UEFA president Michel Platini announced the winner at Cardiff City Hall, Wales.
The Union of European Football Associations overlooked favorite Italy and a joint bid from Croatia and Hungary to award the continental championships to a former Eastern Bloc country for the first time since Yugoslavia in 1976.
UEFA president Michel Platini announced the winner at Cardiff City Hall, Wales, after a private meeting of 12 members of the executive committee on April 18.
“It will be a milestone in the common history of two Slavic nations,” Poland soccer federation president Michal Listkiewicz said.

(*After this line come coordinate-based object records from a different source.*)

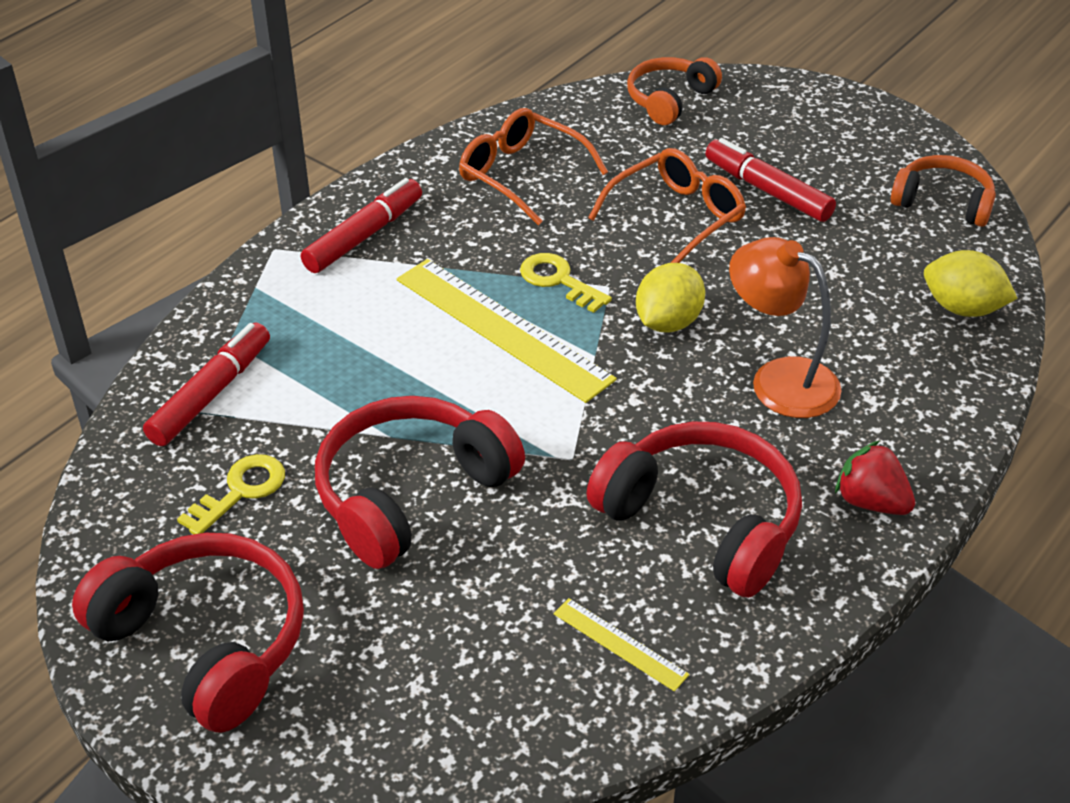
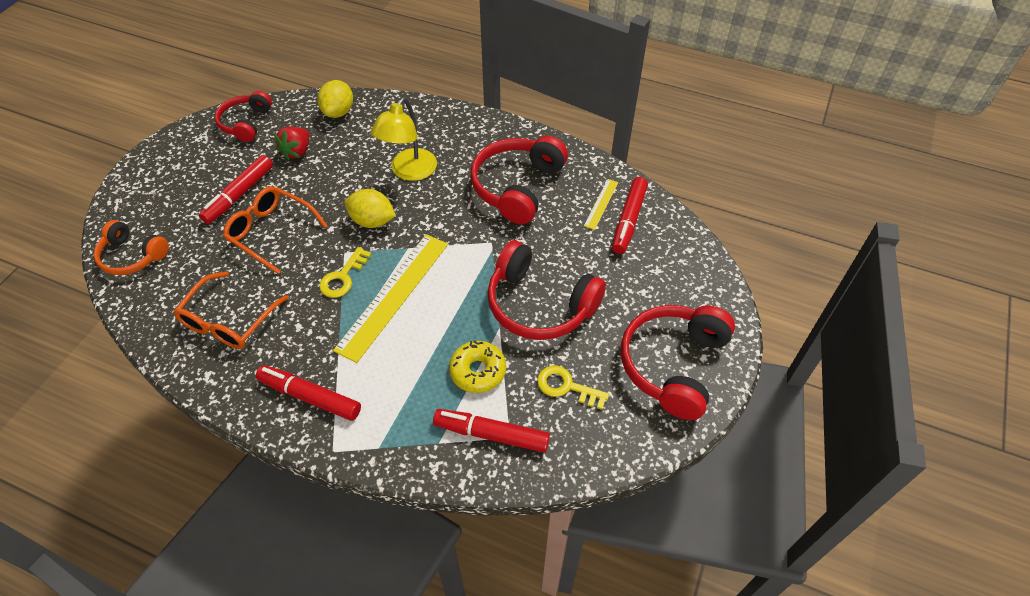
camera: 105 degrees left, 10 degrees up
(320, 397) = (478, 371): none -> yellow donut
(561, 678) = (628, 220): none -> red marker
(779, 379) = (409, 172): orange lamp -> yellow lamp
(871, 502) = (485, 133): red strawberry -> red strawberry (297, 152)
(943, 202) = (246, 123): orange headphones -> red headphones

Poland and Ukraine won the right to host the tournament in the first round of balloting, collecting eight votes to Italy’s four. The Croatia-Hungary bid failed to win a single vote.
“Within five years, we will build a new country and we won’t have a better opportunity to do so,” Ukraine soccer federation president Hrihoriy Surkis said.
Chelsea’s Ukrainian striker, Andriy Shevchenko, ex-world heavyweight boxing champion, Vitaliy Klitschko, and former Olympic pole vault champion, Serhiy Bubka, were in Cardiff for the vote, along with President Viktor Yushchenko.
On April 17, Yushchenko said that 83 percent of Ukrainians supported the idea of hosting the championship. He also noted that Ukraine and Poland can expect to sell products and services worth $3 billion during the event.
In Poland, the matches will be played in Gdansk, Poznan, Warsaw and Wroclaw, while the venues in Ukraine will be Dnipropetrovsk, Donetsk, Kyiv and Lviv. Sixteen teams will play a total of 31 matches over three weeks in June of 2012. The championship will open in Warsaw, and the final will be played in Kyiv.
Neither country has previously hosted a major finals tournament, and concerns still remain about the shortage of high-quality hotels and poor transport infrastructure in both Poland and Ukraine.